**TASK BRIEF:**
The listing is to be printed in full, exactly as given.

**DATA IN THIS EXERCISE:**
--

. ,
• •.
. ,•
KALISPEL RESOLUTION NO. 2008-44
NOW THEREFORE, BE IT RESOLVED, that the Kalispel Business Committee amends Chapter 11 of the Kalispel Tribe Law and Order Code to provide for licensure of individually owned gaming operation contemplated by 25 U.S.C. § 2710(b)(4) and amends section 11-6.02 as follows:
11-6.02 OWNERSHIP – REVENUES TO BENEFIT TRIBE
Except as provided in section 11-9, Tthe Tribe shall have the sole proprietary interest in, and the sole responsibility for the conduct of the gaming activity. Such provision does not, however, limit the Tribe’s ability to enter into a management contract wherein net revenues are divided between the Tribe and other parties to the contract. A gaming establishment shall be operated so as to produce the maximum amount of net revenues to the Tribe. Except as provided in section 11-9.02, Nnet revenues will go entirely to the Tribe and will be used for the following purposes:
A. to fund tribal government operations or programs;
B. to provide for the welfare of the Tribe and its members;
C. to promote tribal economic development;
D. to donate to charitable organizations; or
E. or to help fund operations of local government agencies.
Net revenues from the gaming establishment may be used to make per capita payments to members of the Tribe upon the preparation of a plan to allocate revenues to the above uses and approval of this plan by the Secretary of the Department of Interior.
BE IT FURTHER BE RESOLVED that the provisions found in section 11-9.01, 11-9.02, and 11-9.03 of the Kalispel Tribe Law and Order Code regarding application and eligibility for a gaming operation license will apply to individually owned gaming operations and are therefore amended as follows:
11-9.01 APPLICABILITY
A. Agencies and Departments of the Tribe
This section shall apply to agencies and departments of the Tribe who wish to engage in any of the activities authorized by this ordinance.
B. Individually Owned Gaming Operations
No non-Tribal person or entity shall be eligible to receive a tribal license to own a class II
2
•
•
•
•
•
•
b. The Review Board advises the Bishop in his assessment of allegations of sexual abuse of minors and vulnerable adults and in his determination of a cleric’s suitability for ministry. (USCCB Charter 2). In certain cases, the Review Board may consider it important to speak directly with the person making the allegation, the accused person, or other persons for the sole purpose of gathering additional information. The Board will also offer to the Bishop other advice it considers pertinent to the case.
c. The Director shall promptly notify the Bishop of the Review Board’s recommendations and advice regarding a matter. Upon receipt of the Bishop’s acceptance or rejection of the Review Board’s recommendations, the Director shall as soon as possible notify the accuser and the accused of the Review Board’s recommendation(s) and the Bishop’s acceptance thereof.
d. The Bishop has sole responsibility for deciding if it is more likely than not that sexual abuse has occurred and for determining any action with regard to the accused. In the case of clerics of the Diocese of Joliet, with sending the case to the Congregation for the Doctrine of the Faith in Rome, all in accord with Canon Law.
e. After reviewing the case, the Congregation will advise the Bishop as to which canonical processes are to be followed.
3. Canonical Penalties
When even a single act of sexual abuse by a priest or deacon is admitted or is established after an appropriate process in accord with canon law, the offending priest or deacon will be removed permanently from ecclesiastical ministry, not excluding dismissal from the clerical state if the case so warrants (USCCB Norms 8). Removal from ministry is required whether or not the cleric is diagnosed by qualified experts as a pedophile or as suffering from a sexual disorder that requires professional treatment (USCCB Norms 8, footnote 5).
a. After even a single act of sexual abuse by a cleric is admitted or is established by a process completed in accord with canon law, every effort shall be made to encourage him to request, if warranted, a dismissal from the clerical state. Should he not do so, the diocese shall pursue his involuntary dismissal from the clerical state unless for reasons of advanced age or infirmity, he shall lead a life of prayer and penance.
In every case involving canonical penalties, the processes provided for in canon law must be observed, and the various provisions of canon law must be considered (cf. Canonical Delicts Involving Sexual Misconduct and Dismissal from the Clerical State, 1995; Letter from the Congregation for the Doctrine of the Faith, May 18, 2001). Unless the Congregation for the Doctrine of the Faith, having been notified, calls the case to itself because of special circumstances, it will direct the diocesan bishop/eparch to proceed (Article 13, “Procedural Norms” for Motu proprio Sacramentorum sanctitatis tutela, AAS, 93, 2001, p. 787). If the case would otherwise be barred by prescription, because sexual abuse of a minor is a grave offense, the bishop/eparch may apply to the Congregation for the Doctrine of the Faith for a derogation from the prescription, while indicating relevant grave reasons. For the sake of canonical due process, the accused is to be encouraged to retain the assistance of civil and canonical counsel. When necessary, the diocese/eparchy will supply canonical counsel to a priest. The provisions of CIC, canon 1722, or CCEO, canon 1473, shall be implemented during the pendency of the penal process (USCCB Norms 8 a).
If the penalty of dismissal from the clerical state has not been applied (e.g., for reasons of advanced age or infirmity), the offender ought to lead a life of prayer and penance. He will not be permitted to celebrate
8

--

**ANSWER SPACE:**
. ,
• •.
. ,•
KALISPEL RESOLUTION NO. 2008-44
NOW THEREFORE, BE IT RESOLVED, that the Kalispel Business Committee amends Chapter 11 of the Kalispel Tribe Law and Order Code to provide for licensure of individually owned gaming operation contemplated by 25 U.S.C. § 2710(b)(4) and amends section 11-6.02 as follows:
11-6.02 OWNERSHIP – REVENUES TO BENEFIT TRIBE
Except as provided in section 11-9, Tthe Tribe shall have the sole proprietary interest in, and the sole responsibility for the conduct of the gaming activity. Such provision does not, however, limit the Tribe’s ability to enter into a management contract wherein net revenues are divided between the Tribe and other parties to the contract. A gaming establishment shall be operated so as to produce the maximum amount of net revenues to the Tribe. Except as provided in section 11-9.02, Nnet revenues will go entirely to the Tribe and will be used for the following purposes:
A. to fund tribal government operations or programs;
B. to provide for the welfare of the Tribe and its members;
C. to promote tribal economic development;
D. to donate to charitable organizations; or
E. or to help fund operations of local government agencies.
Net revenues from the gaming establishment may be used to make per capita payments to members of the Tribe upon the preparation of a plan to allocate revenues to the above uses and approval of this plan by the Secretary of the Department of Interior.
BE IT FURTHER BE RESOLVED that the provisions found in section 11-9.01, 11-9.02, and 11-9.03 of the Kalispel Tribe Law and Order Code regarding application and eligibility for a gaming operation license will apply to individually owned gaming operations and are therefore amended as follows:
11-9.01 APPLICABILITY
A. Agencies and Departments of the Tribe
This section shall apply to agencies and departments of the Tribe who wish to engage in any of the activities authorized by this ordinance.
B. Individually Owned Gaming Operations
No non-Tribal person or entity shall be eligible to receive a tribal license to own a class II
2
•
•
•
•
•
•
b. The Review Board advises the Bishop in his assessment of allegations of sexual abuse of minors and vulnerable adults and in his determination of a cleric’s suitability for ministry. (USCCB Charter 2). In certain cases, the Review Board may consider it important to speak directly with the person making the allegation, the accused person, or other persons for the sole purpose of gathering additional information. The Board will also offer to the Bishop other advice it considers pertinent to the case.
c. The Director shall promptly notify the Bishop of the Review Board’s recommendations and advice regarding a matter. Upon receipt of the Bishop’s acceptance or rejection of the Review Board’s recommendations, the Director shall as soon as possible notify the accuser and the accused of the Review Board’s recommendation(s) and the Bishop’s acceptance thereof.
d. The Bishop has sole responsibility for deciding if it is more likely than not that sexual abuse has occurred and for determining any action with regard to the accused. In the case of clerics of the Diocese of Joliet, with sending the case to the Congregation for the Doctrine of the Faith in Rome, all in accord with Canon Law.
e. After reviewing the case, the Congregation will advise the Bishop as to which canonical processes are to be followed.
3. Canonical Penalties
When even a single act of sexual abuse by a priest or deacon is admitted or is established after an appropriate process in accord with canon law, the offending priest or deacon will be removed permanently from ecclesiastical ministry, not excluding dismissal from the clerical state if the case so warrants (USCCB Norms 8). Removal from ministry is required whether or not the cleric is diagnosed by qualified experts as a pedophile or as suffering from a sexual disorder that requires professional treatment (USCCB Norms 8, footnote 5).
a. After even a single act of sexual abuse by a cleric is admitted or is established by a process completed in accord with canon law, every effort shall be made to encourage him to request, if warranted, a dismissal from the clerical state. Should he not do so, the diocese shall pursue his involuntary dismissal from the clerical state unless for reasons of advanced age or infirmity, he shall lead a life of prayer and penance.
In every case involving canonical penalties, the processes provided for in canon law must be observed, and the various provisions of canon law must be considered (cf. Canonical Delicts Involving Sexual Misconduct and Dismissal from the Clerical State, 1995; Letter from the Congregation for the Doctrine of the Faith, May 18, 2001). Unless the Congregation for the Doctrine of the Faith, having been notified, calls the case to itself because of special circumstances, it will direct the diocesan bishop/eparch to proceed (Article 13, “Procedural Norms” for Motu proprio Sacramentorum sanctitatis tutela, AAS, 93, 2001, p. 787). If the case would otherwise be barred by prescription, because sexual abuse of a minor is a grave offense, the bishop/eparch may apply to the Congregation for the Doctrine of the Faith for a derogation from the prescription, while indicating relevant grave reasons. For the sake of canonical due process, the accused is to be encouraged to retain the assistance of civil and canonical counsel. When necessary, the diocese/eparchy will supply canonical counsel to a priest. The provisions of CIC, canon 1722, or CCEO, canon 1473, shall be implemented during the pendency of the penal process (USCCB Norms 8 a).
If the penalty of dismissal from the clerical state has not been applied (e.g., for reasons of advanced age or infirmity), the offender ought to lead a life of prayer and penance. He will not be permitted to celebrate
8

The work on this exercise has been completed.